La réforme du fédéralisme devait être entérinée dès la fin 2004, mais le projet a échoué. Depuis que le pays est gouverné par la grande coalition SPD/CDU, il semble que la voie soit de nouveau libre pour une nouvelle tentative, majorité suffisante au Bundesrat oblige. Lors d’une réunion organisée le 15 décembre dernier, les ministres-présidents des Länder se sont prononcés en faveur d’une réforme et Angela Merkel a même déclaré que « nous sommes à présent sur la bonne route ». Cette fois, il faudra après la réforme, s’attaquer à la réglementation fiscale entre la Fédération et les Länder.

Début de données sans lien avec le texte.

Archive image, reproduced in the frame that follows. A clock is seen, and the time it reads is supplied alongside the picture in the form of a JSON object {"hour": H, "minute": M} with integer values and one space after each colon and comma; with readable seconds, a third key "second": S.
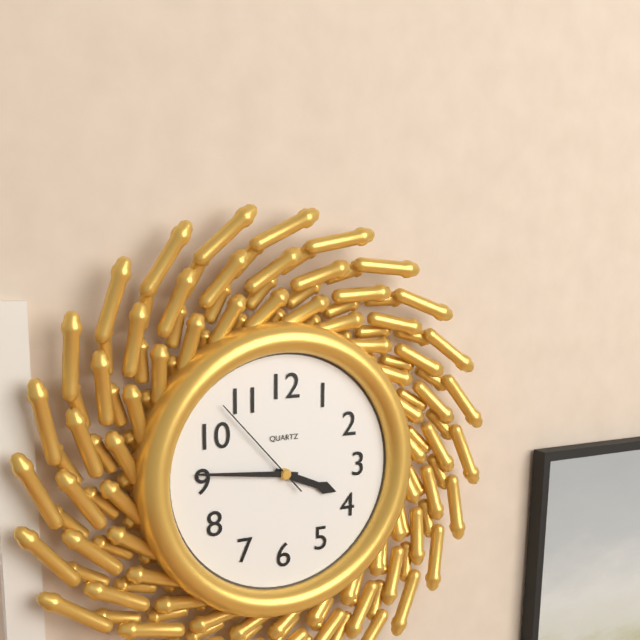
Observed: {"hour": 3, "minute": 46, "second": 53}
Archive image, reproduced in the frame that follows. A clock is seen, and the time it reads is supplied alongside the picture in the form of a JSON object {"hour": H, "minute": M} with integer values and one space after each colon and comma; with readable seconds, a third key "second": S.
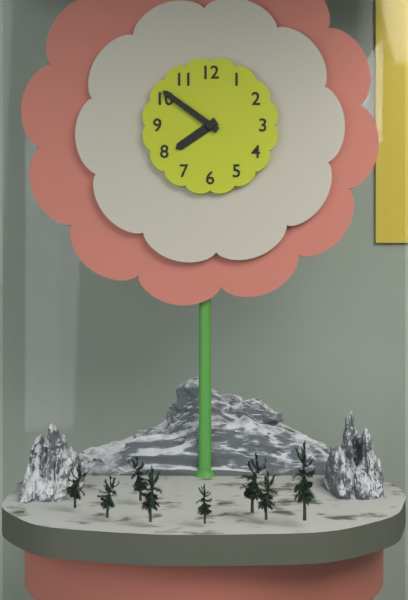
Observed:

Cette question est si délicate qu’elle fut initialement exclue des discussions de la coalition. Par ailleurs, il ne faut pas que la réforme ne tienne compte que de questions « pratiques », comme la responsabilité de la sécurité nationale, le débat entre éducation et souveraineté culturelle ou encore le financement de la loi contre le chômage « Hartz IV ». À cela s’ajoute en outre une question fondamentale : quelle forme de fédéralisme doit adopter l’Allemagne du début du 21ème siècle ? Un fédéralisme «coopératif» visant à aider financièrement les Länder du Nord et de l’Est, économiquement plus faibles ou un fédéralisme de «compétition» au sein duquel chaque Land ne serait responsable que de son propre avenir ?

Le modèle suisse

Il existe dans le monde 23 États fédéraux. Certains consistent en un regroupement d’États à part entière, comme le Brésil ou les États-Unis ; d’autres se composent de provinces (Canada, Pakistan), de régions (Belgique) ou comme en Russie, de différentes entités (des villes, des régions et des républiques). L’harmonie de l’ensemble est obtenue grâce à des langues et des cultures communes, comme c’est le cas en Allemagne ou aux États-Unis. Pourtant, la cohésion et l’esprit d’unité existent aussi en Inde, qui comptabilise 21 langues, et en Suisse, où l’allemand, le français, l’italien et le romanche sont les quatre langues officielles. La Suisse qui pourrait d’ailleurs servir de modèle à l’UE : en dehors du peuple, ce sont avant tout les cantons qui font la politique. Ils détiennent toutes les compétences que la Constitution n’attribue pas à la confédération.